In Florida, it is a serious felony crime to travel either within a state or across state lines to meet a minor, or a person believed to be a minor, to engage in unlawful sexual activity. These cases are often the Craigslist cases where an undercover officer will pretend to be a minor on Craigslist or a similar website who is interested in meeting an adult for sex. If a suspect engages that “minor” over the internet, the officer will suggest they meet for sexual activity. When the suspect shows up, he is met by numerous police officers and arrested. At least one of the charges will be traveling to meet a person believed to be a minor for the purpose of illegal sexual activity. This is a very serious felony charge in Florida that normally comes with a significant prison sentence.
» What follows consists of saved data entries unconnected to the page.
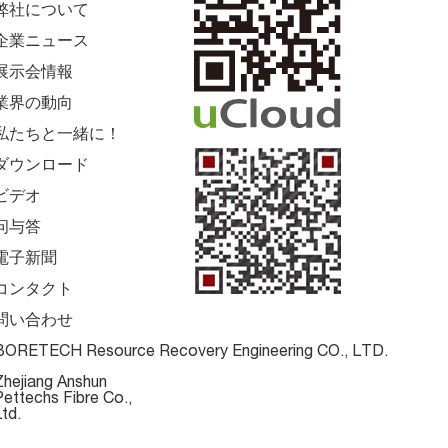
弊社について
企業ニュース
展示会情報
業界の動向
私たちと一緒に！
ダウンロード
ビデオ
问与答
電子新聞
コンタクト
問い合わせ
BORETECH Resource Recovery Engineering CO., LTD.
Zhejiang Anshun
ettechs Fibre Co.,
td.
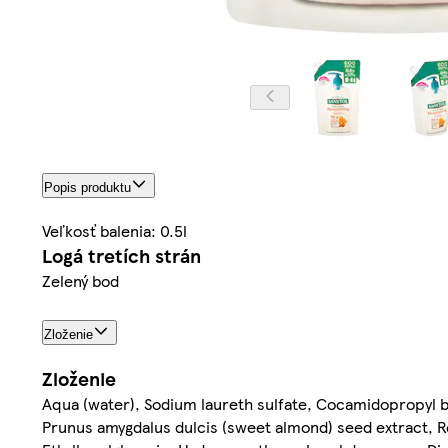
Popis produktu
Veľkosť balenia: 0.5l
Logá tretích strán
Zelený bod
Zloženie
Zloženie
Aqua (water), Sodium laureth sulfate, Cocamidopropyl be
Prunus amygdalus dulcis (sweet almond) seed extract, Roy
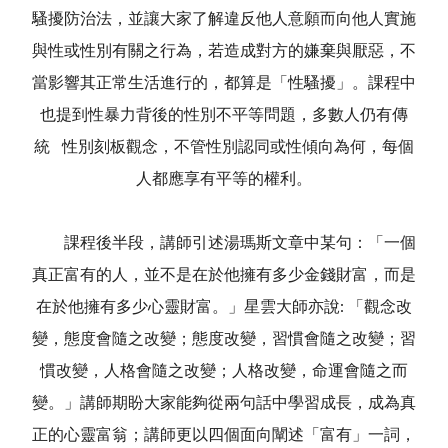
騷擾防治法，並讓大家了解違反他人意願而向他人實施
與性或性別有關之行為，若造成對方的嫌棄與厭惡，不
當影響其正常生活進行的，都算是「性騷擾」。課程中
也提到性暴力背後的性別不平等問題，多數人仍有傳
統 性別刻板觀念，不管性別認同或性傾向為何，每個
人都應享有平等的權利。
課程後半段，講師引述湯瑪斯文章中某句：「一個
真正富有的人，並不是在於他擁有多少金錢財富，而是
在於他擁有多少心靈財富。」星雲大師亦說: 「觀念改
變，態度會隨之改變；態度改變，習慣會隨之改變；習
慣改變，人格會隨之改變；人格改變，命運會隨之而
變。」講師期盼大家能夠從兩句話中學習成長，成為真
正的心靈富翁；講師更以四個面向闡述「富有」一詞，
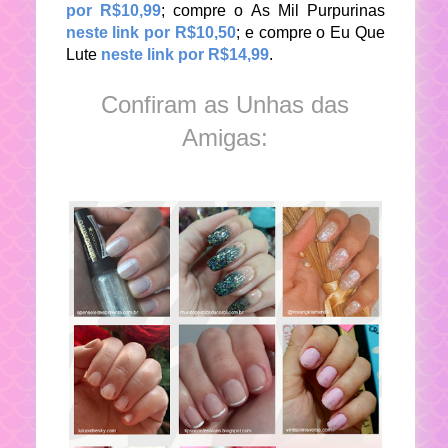
por R$10,99
; compre o As Mil Purpurinas
neste link por R$10,50
; e compre o Eu Que
Lute
neste link por R$14,99
.
Confiram as Unhas das
Amigas:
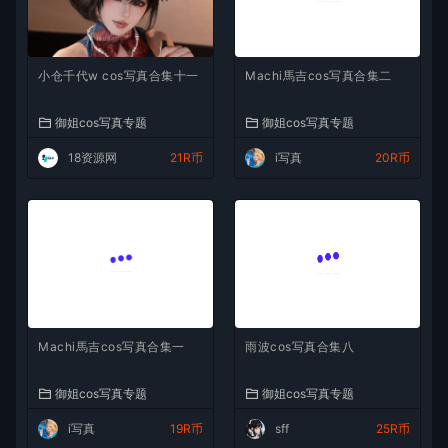
小仓千代w cos写真合集十一
Machi馬吉cos写真合集二
御姐cos写真专题
御姐cos写真专题
18资源网
21R币
i写真
20R币
Machi馬吉cos写真合集一
雨波cos写真合集八
御姐cos写真专题
御姐cos写真专题
i写真
19R币
sff
25R币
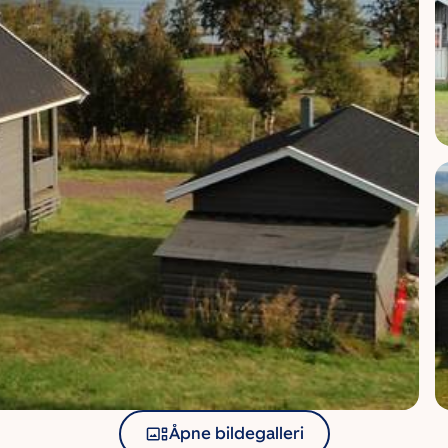
Åpne bildegalleri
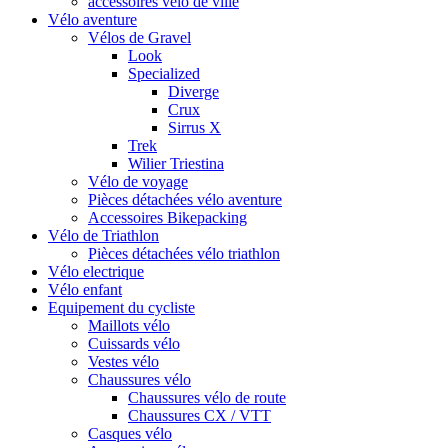
accessoires vélo de ville
Vélo aventure
Vélos de Gravel
Look
Specialized
Diverge
Crux
Sirrus X
Trek
Wilier Triestina
Vélo de voyage
Pièces détachées vélo aventure
Accessoires Bikepacking
Vélo de Triathlon
Pièces détachées vélo triathlon
Vélo electrique
Vélo enfant
Equipement du cycliste
Maillots vélo
Cuissards vélo
Vestes vélo
Chaussures vélo
Chaussures vélo de route
Chaussures CX / VTT
Casques vélo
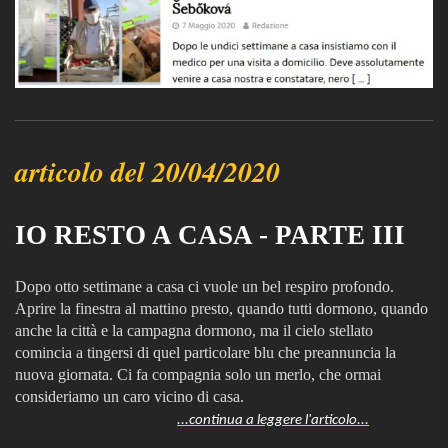
articolo del 20/04/2020
IO RESTO A CASA - PARTE III
Dopo otto settimane a casa ci vuole un bel respiro profondo.
Aprire la finestra al mattino presto, quando tutti dormono, quando
anche la città e la campagna dormono, ma il cielo stellato
comincia a tingersi di quel particolare blu che preannuncia la
nuova giornata. Ci fa compagnia solo un merlo, che ormai
consideriamo un caro vicino di casa.
...continua a leggere l'articolo...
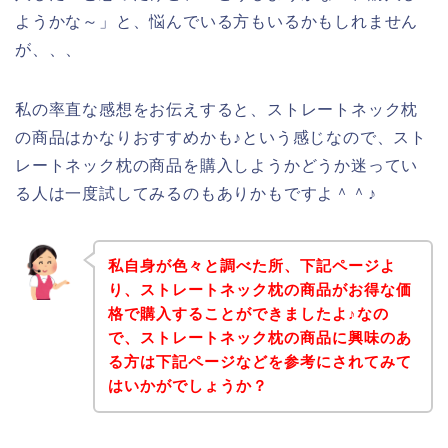
ようかな～」と、悩んでいる方もいるかもしれません
が、、、
私の率直な感想をお伝えすると、ストレートネック枕
の商品はかなりおすすめかも♪という感じなので、スト
レートネック枕の商品を購入しようかどうか迷ってい
る人は一度試してみるのもありかもですよ＾＾♪
私自身が色々と調べた所、下記ページよ
り、ストレートネック枕の商品がお得な価
格で購入することができましたよ♪なの
で、ストレートネック枕の商品に興味のあ
る方は下記ページなどを参考にされてみて
はいかがでしょうか？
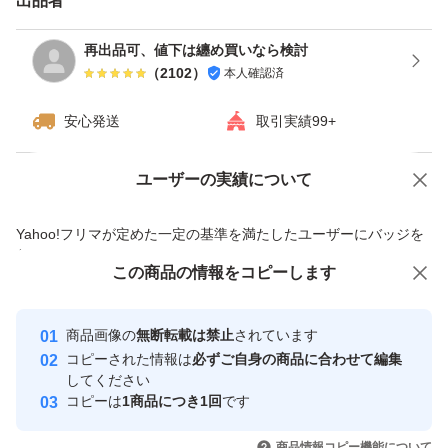
出品者
再出品可、値下は纏め買いなら検討
（
2102
）
本人確認済
安心発送
取引実績99+
ユーザーの実績について
価格の相談
商品への質問
商品への質問からの値下げ交渉、不適切なカテゴリ変更依頼は禁止です
Yahoo!フリマが定めた一定の基準を満たしたユーザーにバッジを
付与しています
この商品をみている人にオススメ
この商品の情報をコピーします
安心取引出品者
最大10%対象
Yahoo!フリマの基準をクリアした安
安心取引出品者
商品画像の
無断転載は禁止
されています
心・安全なユーザーです
コピーされた情報は
必ずご自身の商品に合わせて編集
取引実績
してください
コピーは
1商品につき1回
です
このユーザーはYahoo!フリマの取
取引実績◯+
いいね！
いいね！
1,659
円
1,659
円
1,659
円
引を完了させた実績があります
商品情報コピー機能について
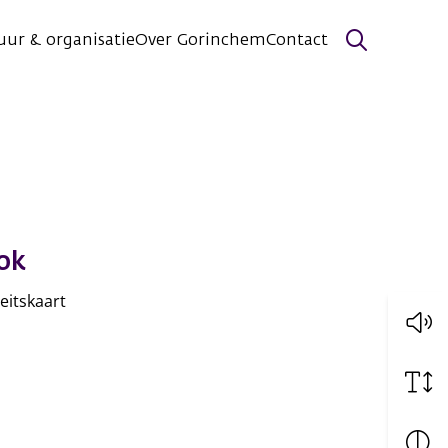
uur & organisatie
Over Gorinchem
Contact
Zoeken
ok
teitskaart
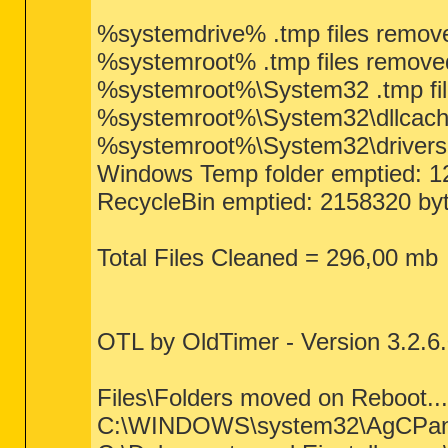
%systemdrive% .tmp files remove
%systemroot% .tmp files remove
%systemroot%\System32 .tmp fil
%systemroot%\System32\dllcache
%systemroot%\System32\drivers .
Windows Temp folder emptied: 1
RecycleBin emptied: 2158320 by
Total Files Cleaned = 296,00 mb
OTL by OldTimer - Version 3.2.6
Files\Folders moved on Reboot...
C:\WINDOWS\system32\AgCPanel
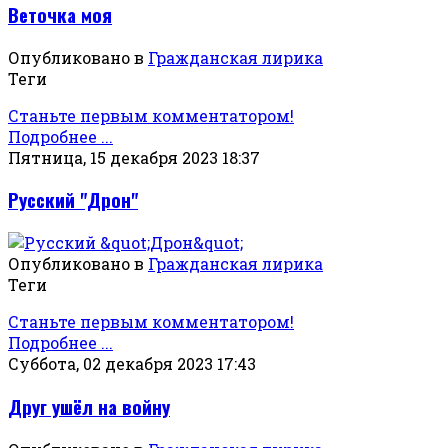
Веточка моя
Опубликовано в
Гражданская лирика
Теги
Станьте первым комментатором!
Подробнее ...
Пятница, 15 декабря 2023 18:37
Русский "Дрон"
Опубликовано в
Гражданская лирика
Теги
Станьте первым комментатором!
Подробнее ...
Суббота, 02 декабря 2023 17:43
Друг ушёл на войну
These cases can be strong for the state. First, a defendant charged with such a crime is often stigmatized before he gets his day in court. Secondly, as long as the state can prove the defendant is the person with whom the undercover officer was communicating over the internet about the sexual encounter (the fact that the defendant shows up to the meeting at the time discussed online goes a long way towards doing that), it is hard for the defendant to provide a legitimate reason for the meeting. One common defense in these cases is entrapment. Entrapment is also used, but somewhat less common, in drug cases. In these cases, the defendant will say that he initially planned to meet an adult female and thought he was communicating with an adult, but the undercover officer entrapped him by later claiming to be a minor and insisting upon the meeting.
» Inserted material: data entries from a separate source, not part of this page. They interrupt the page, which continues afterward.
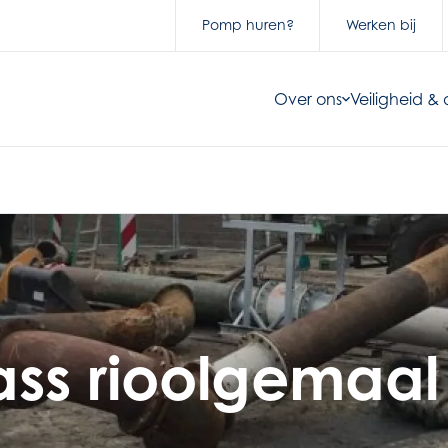
Pomp huren?
Werken bij
Over ons
Veiligheid 
pass rioolgemaal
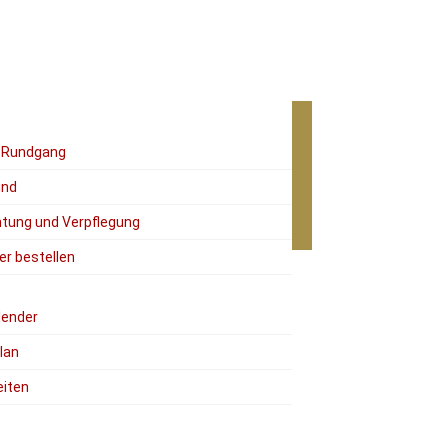
r Rundgang
ind
tung und Verpflegung
er bestellen
lender
lan
eiten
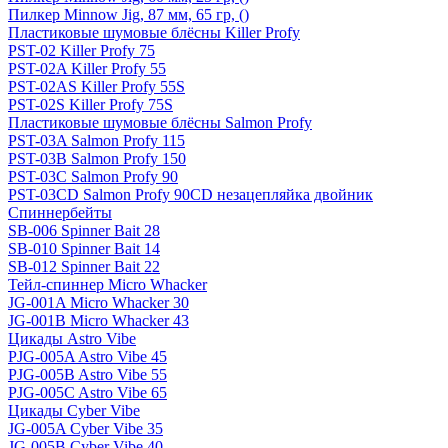
Пилкер Minnow Jig, 87 мм, 65 гр, ()
Пластиковые шумовые блёсны Killer Profy
PST-02 Killer Profy 75
PST-02A Killer Profy 55
PST-02AS Killer Profy 55S
PST-02S Killer Profy 75S
Пластиковые шумовые блёсны Salmon Profy
PST-03A Salmon Profy 115
PST-03B Salmon Profy 150
PST-03C Salmon Profy 90
PST-03CD Salmon Profy 90CD незацепляйка двойник
Спиннербейты
SB-006 Spinner Bait 28
SB-010 Spinner Bait 14
SB-012 Spinner Bait 22
Тейл-спиннер Micro Whacker
JG-001A Micro Whacker 30
JG-001B Micro Whacker 43
Цикады Astro Vibe
PJG-005A Astro Vibe 45
PJG-005B Astro Vibe 55
PJG-005C Astro Vibe 65
Цикады Cyber Vibe
JG-005A Cyber Vibe 35
JG-005B Cyber Vibe 40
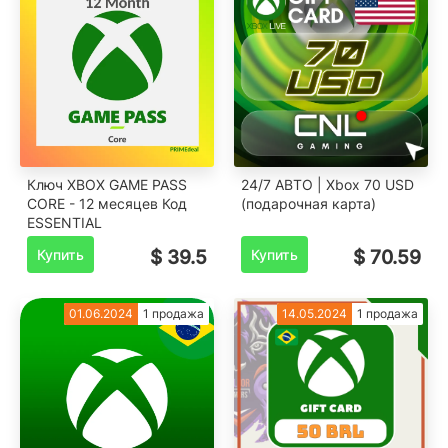
Ключ XBOX GAME PASS
24/7 АВТО | Xbox 70 USD
CORE - 12 месяцев Код
(подарочная карта)
ESSENTIAL
Купить
$ 39.5
Купить
$ 70.59
01.06.2024
1 продажа
14.05.2024
1 продажа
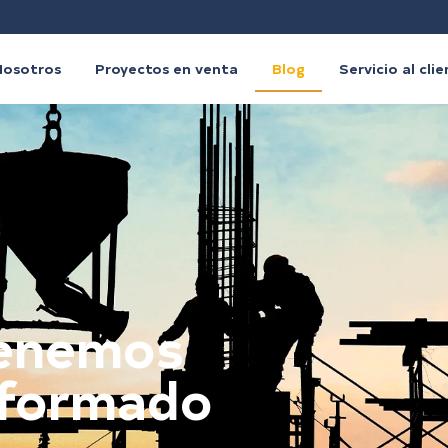
Nosotros
Proyectos en venta
Blog
Servicio al cli
tenemos
nformado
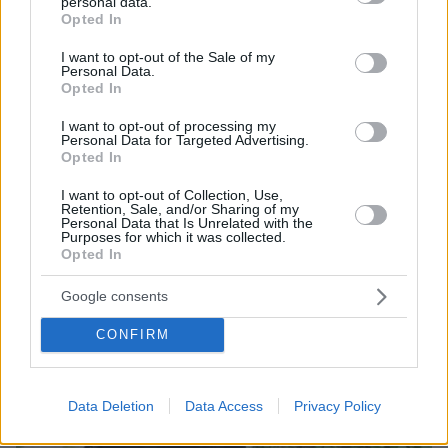
personal data.
grant or deny consent to Google and its third-party tags to
η δημοσίευσή τους από την 1η Οκτωβρίου
Opted In
use your data for below specified purposes in below Google
πριν 25 λεπτά
consent section.
I want to opt-out of the Sale of my
Στην Εισαγγελία από τη ΓΑΔΑ οδηγείται η 46χρονη που
Personal Data.
κατηγορείται για την επίθεση στη Marfin, δείτε βίντεο
Opted In
πριν 29 λεπτά
I want to opt-out of processing my
Αλλάζει στρατηγική η Honda για την Ευρώπη
Personal Data for Targeted Advertising.
Opted In
I want to opt-out of Collection, Use,
ΔΕΙΤΕ ΟΛΕΣ ΤΙΣ ΕΙΔΗΣΕΙΣ
Retention, Sale, and/or Sharing of my
Personal Data that Is Unrelated with the
Purposes for which it was collected.
Opted In
ΤΑ ΠΙΟ ΔΗΜΟΦΙΛΗ
Google consents
CONFIRM
Data Deletion
Data Access
Privacy Policy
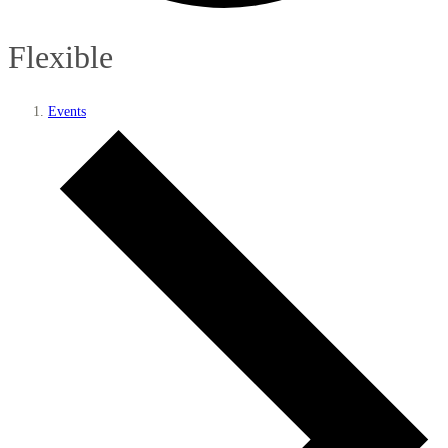
Flexible
Events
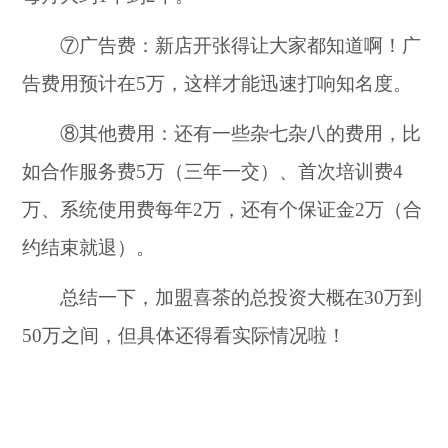
⑦广告费：新店开张得让大家都知道啊！广
告费用预计在5万，这样才能迅速打响知名度。
⑧其他费用：还有一些杂七杂八的费用，比
如合作服务费5万（三年一交）、首次培训费4
万、系统使用费每年2万，还有个保证金2万（合
约结束就退）。
总结一下，加盟喜茶的总投资大概在30万到
50万之间，但具体还得看实际情况啦！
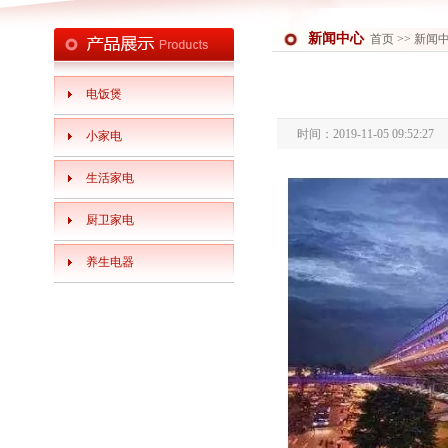
新闻中心
首页
>> 新闻
电饭煲
时间：2019-11-05 09:52:2
小家电
生活家电
厨卫家电
养生电器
Entrapment is a very difficult defense to make in any criminal case. A police officer being sneaky is not sufficient for entrapment. The defendant must show that the police officer’s fraudulent representation created a substantial risk that an otherwise law abiding citizen would commit an offense. A simple offer to engage in illegal activity is not nearly enough. If the undercover officer gave no indications to the suspect about a minor being involved, set up a meeting and then had a minor show up at the meeting, there would be a good defense to that scenario. However, these police officers are trained to communicate in these stings and at some point during the discussion, the officer will make it clear that he/she is a minor (or at least pretending to be), and if the defendant continues with the discussion and the meeting, the entrapment defense is probably not going to work.